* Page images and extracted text
■ ■ ■
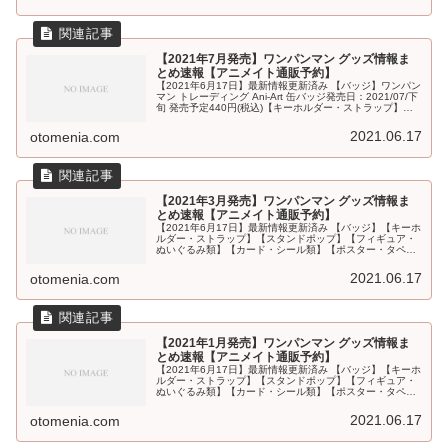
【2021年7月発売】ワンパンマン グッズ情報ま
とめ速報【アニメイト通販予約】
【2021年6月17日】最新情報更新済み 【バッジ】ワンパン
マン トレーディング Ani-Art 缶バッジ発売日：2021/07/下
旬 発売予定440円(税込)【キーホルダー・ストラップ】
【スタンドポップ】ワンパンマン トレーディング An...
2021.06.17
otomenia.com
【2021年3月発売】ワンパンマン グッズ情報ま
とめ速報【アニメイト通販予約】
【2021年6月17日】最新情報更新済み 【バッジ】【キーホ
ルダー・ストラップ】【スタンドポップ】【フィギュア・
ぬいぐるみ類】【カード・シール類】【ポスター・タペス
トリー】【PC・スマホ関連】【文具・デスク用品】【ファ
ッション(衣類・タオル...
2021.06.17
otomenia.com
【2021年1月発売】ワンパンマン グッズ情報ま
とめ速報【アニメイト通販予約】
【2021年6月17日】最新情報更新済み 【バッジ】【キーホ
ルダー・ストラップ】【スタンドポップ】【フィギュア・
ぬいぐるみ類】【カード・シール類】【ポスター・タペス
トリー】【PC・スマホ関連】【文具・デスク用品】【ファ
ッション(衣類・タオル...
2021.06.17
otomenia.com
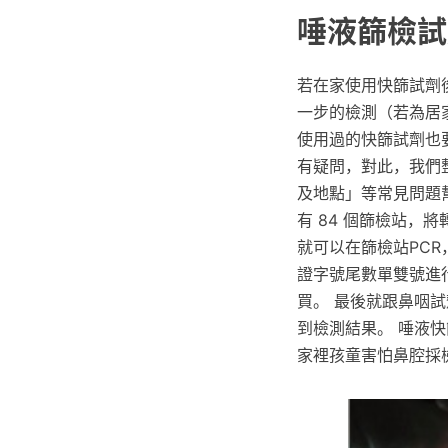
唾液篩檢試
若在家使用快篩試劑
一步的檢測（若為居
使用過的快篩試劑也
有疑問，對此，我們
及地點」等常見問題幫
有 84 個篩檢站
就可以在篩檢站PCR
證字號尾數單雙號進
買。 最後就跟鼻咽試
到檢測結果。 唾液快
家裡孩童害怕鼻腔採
■ ■ ■
* THE PROBLEM
Apart from the pictures, repeat every entry exactly.

* ANSWER FOR THIS EXERCISE
【2021年7月発売】ワンパンマン グッズ情報ま
とめ速報【アニメイト通販予約】
【2021年6月17日】最新情報更新済み 【バッジ】ワンパン
マン トレーディング Ani-Art 缶バッジ発売日：2021/07/下
旬 発売予定440円(税込)【キーホルダー・ストラップ】
【スタンドポップ】ワンパンマン トレーディング An...
2021.06.17
otomenia.com
【2021年3月発売】ワンパンマン グッズ情報ま
とめ速報【アニメイト通販予約】
【2021年6月17日】最新情報更新済み 【バッジ】【キーホ
ルダー・ストラップ】【スタンドポップ】【フィギュア・
ぬいぐるみ類】【カード・シール類】【ポスター・タペス
トリー】【PC・スマホ関連】【文具・デスク用品】【ファ
ッション(衣類・タオル...
2021.06.17
otomenia.com
【2021年1月発売】ワンパンマン グッズ情報ま
とめ速報【アニメイト通販予約】
【2021年6月17日】最新情報更新済み 【バッジ】【キーホ
ルダー・ストラップ】【スタンドポップ】【フィギュア・
ぬいぐるみ類】【カード・シール類】【ポスター・タペス
トリー】【PC・スマホ関連】【文具・デスク用品】【ファ
ッション(衣類・タオル...
2021.06.17
otomenia.com
唾液篩檢試
若在家使用快篩試劑
一步的檢測（若為居
使用過的快篩試劑也
有疑問，對此，我們
及地點」等常見問題幫
有 84 個篩檢站
就可以在篩檢站PCR
證字號尾數單雙號進
買。 最後就跟鼻咽試
到檢測結果。 唾液快
家裡孩童害怕鼻腔採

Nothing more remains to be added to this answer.